*** MATERIALS PROVIDED Section Begins ***
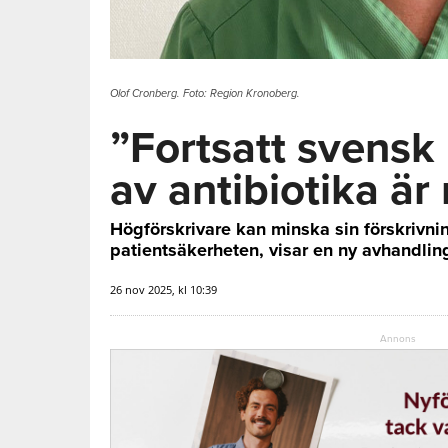
Olof Cronberg. Foto: Region Kronoberg.
”Fortsatt svensk
av antibiotika är
Högförskrivare kan minska sin förskrivni
patientsäkerheten, visar en ny avhandlin
26 nov 2025, kl 10:39
Annons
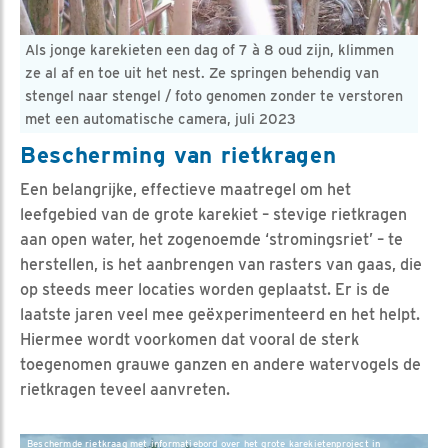
Als jonge karekieten een dag of 7 à 8 oud zijn, klimmen
ze al af en toe uit het nest. Ze springen behendig van
stengel naar stengel / foto genomen zonder te verstoren
met een automatische camera, juli 2023
Bescherming van rietkragen
Een belangrijke, effectieve maatregel om het
leefgebied van de grote karekiet – stevige rietkragen
aan open water, het zogenoemde ‘stromingsriet’ – te
herstellen, is het aanbrengen van rasters van gaas, die
op steeds meer locaties worden geplaatst. Er is de
laatste jaren veel mee geëxperimenteerd en het helpt.
Hiermee wordt voorkomen dat vooral de sterk
toegenomen grauwe ganzen en andere watervogels de
rietkragen teveel aanvreten.
Beschermde rietkraag met informatiebord over het grote karekietenproject in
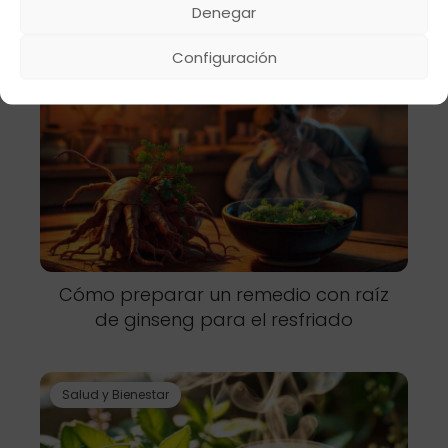
limpiar toxinas
Denegar
Configuración
Salud y Bienestar
Cómo preparar un remedio con raíz
de ginseng para el resfriado
Salud y Bienestar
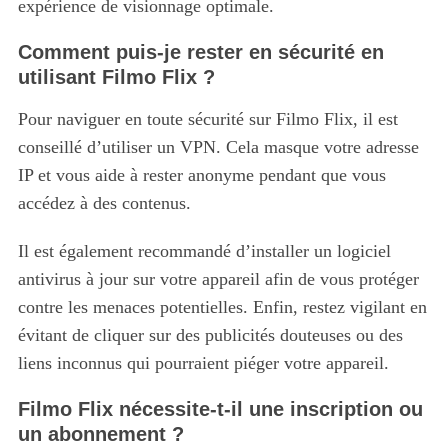
expérience de visionnage optimale.
Comment puis-je rester en sécurité en
utilisant Filmo Flix ?
Pour naviguer en toute sécurité sur Filmo Flix, il est
S
conseillé d’utiliser un VPN. Cela masque votre adresse
e
IP et vous aide à rester anonyme pendant que vous
a
accédez à des contenus.
r
c
Il est également recommandé d’installer un logiciel
h
f
antivirus à jour sur votre appareil afin de vous protéger
o
contre les menaces potentielles. Enfin, restez vigilant en
r
évitant de cliquer sur des publicités douteuses ou des
:
liens inconnus qui pourraient piéger votre appareil.
Filmo Flix nécessite-t-il une inscription ou
un abonnement ?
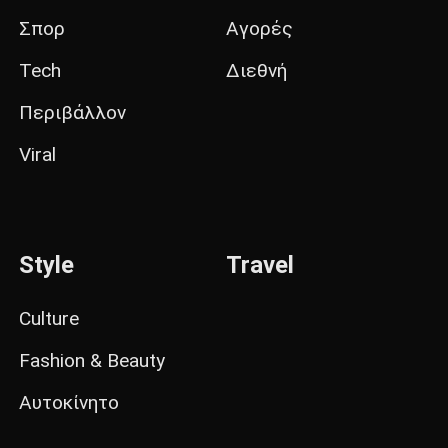
Σπορ
Αγορές
Tech
Διεθνή
Περιβάλλον
Viral
Style
Travel
Culture
Fashion & Beauty
Αυτοκίνητο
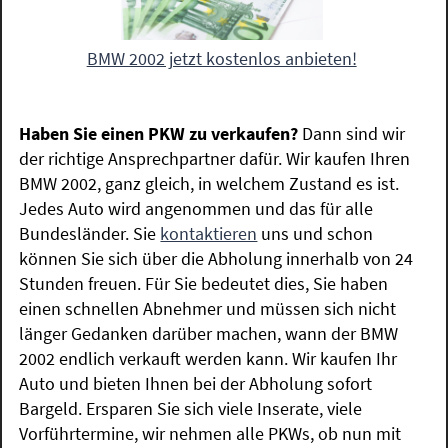
BMW 2002 jetzt kostenlos anbieten!
Haben Sie einen PKW zu verkaufen?
Dann sind wir
der richtige Ansprechpartner dafür. Wir kaufen Ihren
BMW 2002, ganz gleich, in welchem Zustand es ist.
Jedes Auto wird angenommen und das für alle
Bundesländer. Sie
kontaktieren
uns und schon
können Sie sich über die Abholung innerhalb von 24
Stunden freuen. Für Sie bedeutet dies, Sie haben
einen schnellen Abnehmer und müssen sich nicht
länger Gedanken darüber machen, wann der BMW
2002 endlich verkauft werden kann. Wir kaufen Ihr
Auto und bieten Ihnen bei der Abholung sofort
Bargeld. Ersparen Sie sich viele Inserate, viele
Vorführtermine, wir nehmen alle PKWs, ob nun mit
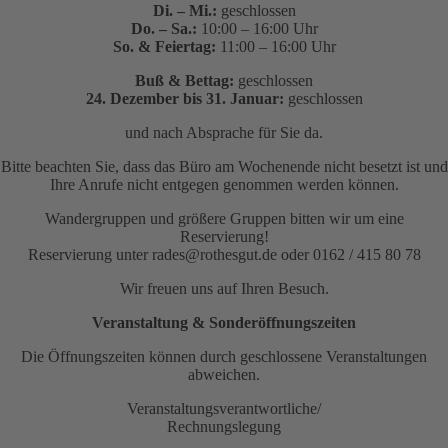
Di. – Mi.:
geschlossen
Do. – Sa.:
10:00 – 16:00 Uhr
So. & Feiertag:
11:00 – 16:00 Uhr
Buß & Bettag:
geschlossen
24. Dezember bis 31. Januar:
geschlossen
und nach Absprache für Sie da.
Bitte beachten Sie, dass das Büro am Wochenende nicht besetzt ist und
Ihre Anrufe nicht entgegen genommen werden können.
Wandergruppen und größere Gruppen bitten wir um eine
Reservierung!
Reservierung unter rades@rothesgut.de oder 0162 / 415 80 78
Wir freuen uns auf Ihren Besuch.
Veranstaltung & Sonderöffnungszeiten
Die Öffnungszeiten können durch geschlossene Veranstaltungen
abweichen.
Veranstaltungsverantwortliche/
Rechnungslegung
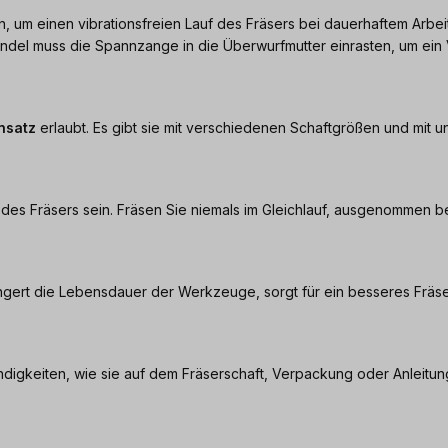
 um einen vibrationsfreien Lauf des Fräsers bei dauerhaftem Arbe
pindel muss die Spannzange in die Überwurfmutter einrasten, um ein
insatz
erlaubt. Es gibt sie mit verschiedenen Schaftgrößen und mit 
des Fräsers sein. Fräsen Sie niemals im Gleichlauf, ausgenommen b
ängert die Lebensdauer der Werkzeuge, sorgt für ein besseres Fräse
gkeiten, wie sie auf dem Fräserschaft, Verpackung oder Anleitung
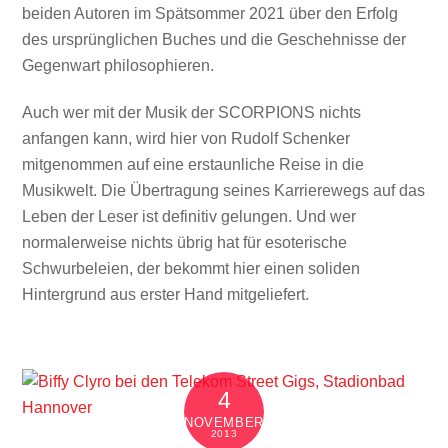
beiden Autoren im Spätsommer 2021 über den Erfolg
des ursprünglichen Buches und die Geschehnisse der
Gegenwart philosophieren.
Auch wer mit der Musik der SCORPIONS nichts
anfangen kann, wird hier von Rudolf Schenker
mitgenommen auf eine erstaunliche Reise in die
Musikwelt. Die Übertragung seines Karrierewegs auf das
Leben der Leser ist definitiv gelungen. Und wer
normalerweise nichts übrig hat für esoterische
Schwurbeleien, der bekommt hier einen soliden
Hintergrund aus erster Hand mitgeliefert.
4
NOVEMBER
2013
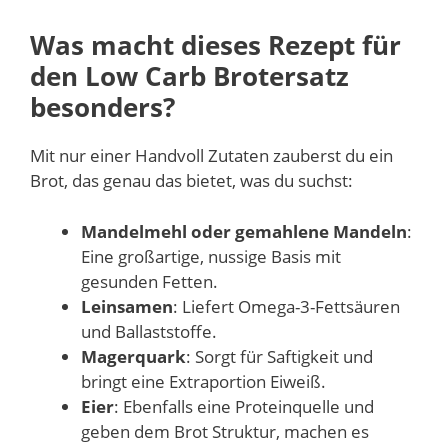
Was macht dieses Rezept für
den
Low Carb
Brotersatz
besonders?
Mit nur einer Handvoll Zutaten zauberst du ein
Brot, das genau das bietet, was du suchst:
Mandelmehl oder gemahlene Mandeln
:
Eine großartige, nussige Basis mit
gesunden Fetten.
Leinsamen
: Liefert Omega-3-Fettsäuren
und Ballaststoffe.
Magerquark
: Sorgt für Saftigkeit und
bringt eine Extraportion Eiweiß.
Eier
: Ebenfalls eine Proteinquelle und
geben dem Brot Struktur, machen es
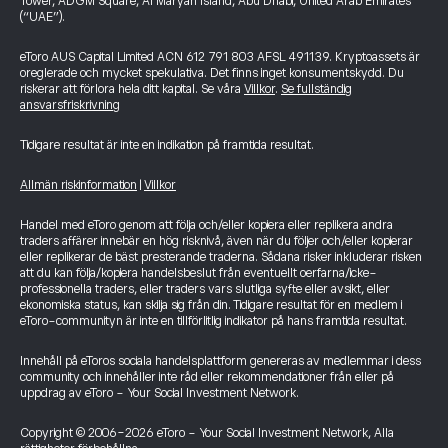
Tower, ADGM Square, Al Maryah Island, Abu Dhabi, United Arab Emirates
(“UAE”).
eToro AUS Capital Limited ACN 612 791 803 AFSL 491139. Kryptoassets är
oreglerade och mycket spekulativa. Det finns inget konsumentskydd. Du
riskerar att förlora hela ditt kapital. Se våra
Villkor
.
Se fullständig
ansvarsfriskrivning
Tidigare resultat är inte en indikation på framtida resultat.
Allmän riskinformation
|
Villkor
Handel med eToro genom att följa och/eller kopiera eller replikera andra
traders affärer innebär en hög risknivå, även när du följer och/eller kopierar
eller replikerar de bäst presterande traderna. Sådana risker inkluderar risken
att du kan följa/kopiera handelsbeslut från eventuellt oerfarna/icke-
professionella traders, eller traders vars slutliga syfte eller avsikt, eller
ekonomiska status, kan skilja sig från din. Tidigare resultat för en medlem i
eToro-communityn är inte en tillförlitlig indikator på hans framtida resultat.
Innehåll på eToros sociala handelsplattform genereras av medlemmar i dess
community och innehåller inte råd eller rekommendationer från eller på
uppdrag av eToro - Your Social Investment Network.
Copyright © 2006-2026 eToro - Your Social Investment Network, Alla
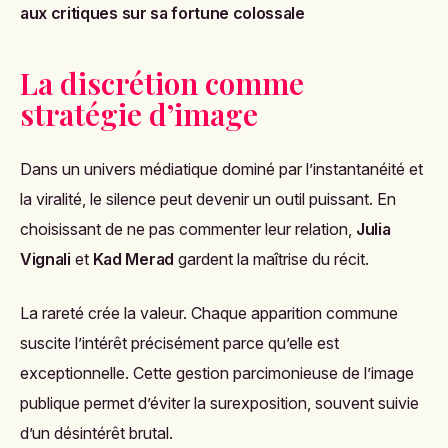
aux critiques sur sa fortune colossale
La discrétion comme
stratégie d’image
Dans un univers médiatique dominé par l’instantanéité et
la viralité, le silence peut devenir un outil puissant. En
choisissant de ne pas commenter leur relation,
Julia
Vignali
et
Kad Merad
gardent la maîtrise du récit.
La rareté crée la valeur. Chaque apparition commune
suscite l’intérêt précisément parce qu’elle est
exceptionnelle. Cette gestion parcimonieuse de l’image
publique permet d’éviter la surexposition, souvent suivie
d’un désintérêt brutal.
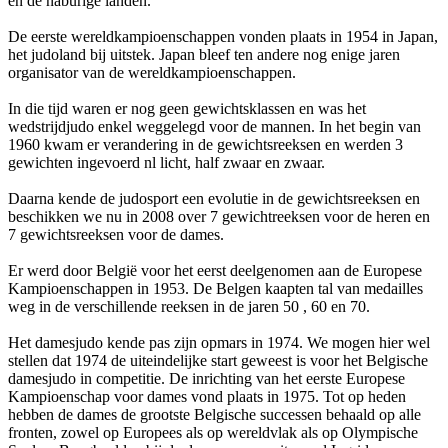
en de naburige landen.
De eerste wereldkampioenschappen vonden plaats in 1954 in Japan,
het judoland bij uitstek. Japan bleef ten andere nog enige jaren
organisator van de wereldkampioenschappen.
In die tijd waren er nog geen gewichtsklassen en was het
wedstrijdjudo enkel weggelegd voor de mannen. In het begin van
1960 kwam er verandering in de gewichtsreeksen en werden 3
gewichten ingevoerd nl licht, half zwaar en zwaar.
Daarna kende de judosport een evolutie in de gewichtsreeksen en
beschikken we nu in 2008 over 7 gewichtreeksen voor de heren en
7 gewichtsreeksen voor de dames.
Er werd door België voor het eerst deelgenomen aan de Europese
Kampioenschappen in 1953. De Belgen kaapten tal van medailles
weg in de verschillende reeksen in de jaren 50 , 60 en 70.
Het damesjudo kende pas zijn opmars in 1974. We mogen hier wel
stellen dat 1974 de uiteindelijke start geweest is voor het Belgische
damesjudo in competitie. De inrichting van het eerste Europese
Kampioenschap voor dames vond plaats in 1975. Tot op heden
hebben de dames de grootste Belgische successen behaald op alle
fronten, zowel op Europees als op wereldvlak als op Olympische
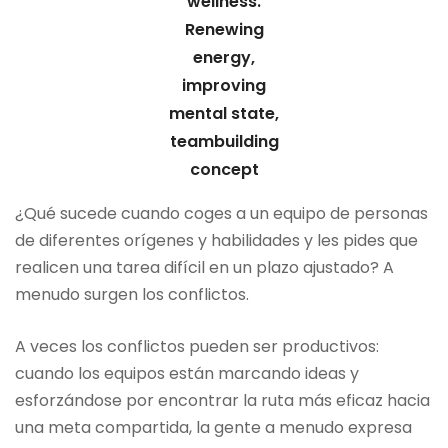
wellness.
Renewing
energy,
improving
mental state,
teambuilding
concept
¿Qué sucede cuando coges a un equipo de personas
de diferentes orígenes y habilidades y les pides que
realicen una tarea difícil en un plazo ajustado? A
menudo surgen los conflictos.
A veces los conflictos pueden ser productivos:
cuando los equipos están marcando ideas y
esforzándose por encontrar la ruta más eficaz hacia
una meta compartida, la gente a menudo expresa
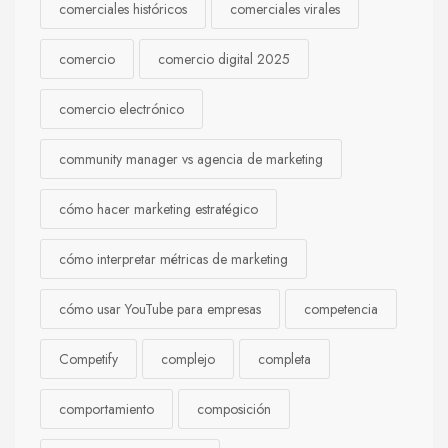
comerciales históricos
comerciales virales
comercio
comercio digital 2025
comercio electrónico
community manager vs agencia de marketing
cómo hacer marketing estratégico
cómo interpretar métricas de marketing
cómo usar YouTube para empresas
competencia
Competify
complejo
completa
comportamiento
composición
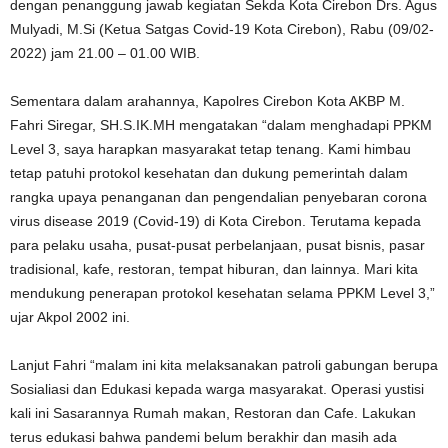
dengan penanggung jawab kegiatan Sekda Kota Cirebon Drs. Agus
Mulyadi, M.Si (Ketua Satgas Covid-19 Kota Cirebon), Rabu (09/02-
2022) jam 21.00 – 01.00 WIB.
Sementara dalam arahannya, Kapolres Cirebon Kota AKBP M.
Fahri Siregar, SH.S.IK.MH mengatakan “dalam menghadapi PPKM
Level 3, saya harapkan masyarakat tetap tenang. Kami himbau
tetap patuhi protokol kesehatan dan dukung pemerintah dalam
rangka upaya penanganan dan pengendalian penyebaran corona
virus disease 2019 (Covid-19) di Kota Cirebon. Terutama kepada
para pelaku usaha, pusat-pusat perbelanjaan, pusat bisnis, pasar
tradisional, kafe, restoran, tempat hiburan, dan lainnya. Mari kita
mendukung penerapan protokol kesehatan selama PPKM Level 3,”
ujar Akpol 2002 ini.
Lanjut Fahri “malam ini kita melaksanakan patroli gabungan berupa
Sosialiasi dan Edukasi kepada warga masyarakat. Operasi yustisi
kali ini Sasarannya Rumah makan, Restoran dan Cafe. Lakukan
terus edukasi bahwa pandemi belum berakhir dan masih ada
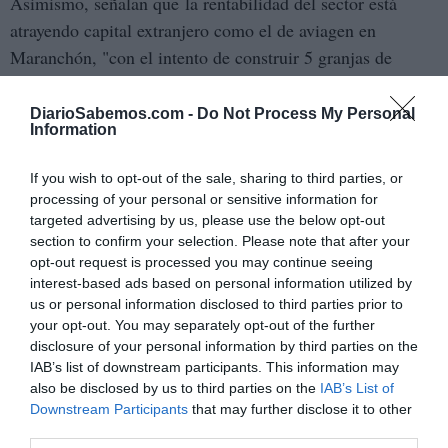
Asimismo, señalan que la rentabilidad del sector está
atrayendo capital extranjero como el de aviagen en
Maranchón, "con el intento de construir 5 granjas de
reproductoras en la zona ZEC-ZEPA Parameras de
Maranchón, Hoz del Mesa y Aragoncillo con 600.000
DiarioSabemos.com -
Do Not Process My Personal
Information
plazas aproximadamente. Las consecuencias del contagio
en alguna de estas macrofactorias podrían ser
If you wish to opt-out of the sale, sharing to third parties, or
sencillamente dantescas", aseguran.
processing of your personal or sensitive information for
targeted advertising by us, please use the below opt-out
Ecologistas en acción añade que “las macro factorías de
section to confirm your selection. Please note that after your
opt-out request is processed you may continue seeing
cría de aves reúnen todos los factores para la
interest-based ads based on personal information utilized by
multiplicación y mutación de cepas preexistentes de toda
us or personal information disclosed to third parties prior to
suerte de virus: gran cantidad de animales, condiciones de
your opt-out. You may separately opt-out of the further
vida pésimas, mal uso de antibióticos, baja o nula
disclosure of your personal information by third parties on the
IAB’s list of downstream participants. This information may
diversidad genética. Es algo de lo que venimos advirtiendo
also be disclosed by us to third parties on the
IAB’s List of
desde antes de la pandemia del 2020 y que no ha hecho
Downstream Participants
that may further disclose it to other
más que empeorar y cada vez que hay un brote la única
third parties.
*** MATERIALS PROVIDED Section Ends ***
== TASK TO CARRY OUT ==
Looking at the entries above, find how many lines include the word "further" and write that number alone.

== RESPONSE ==
2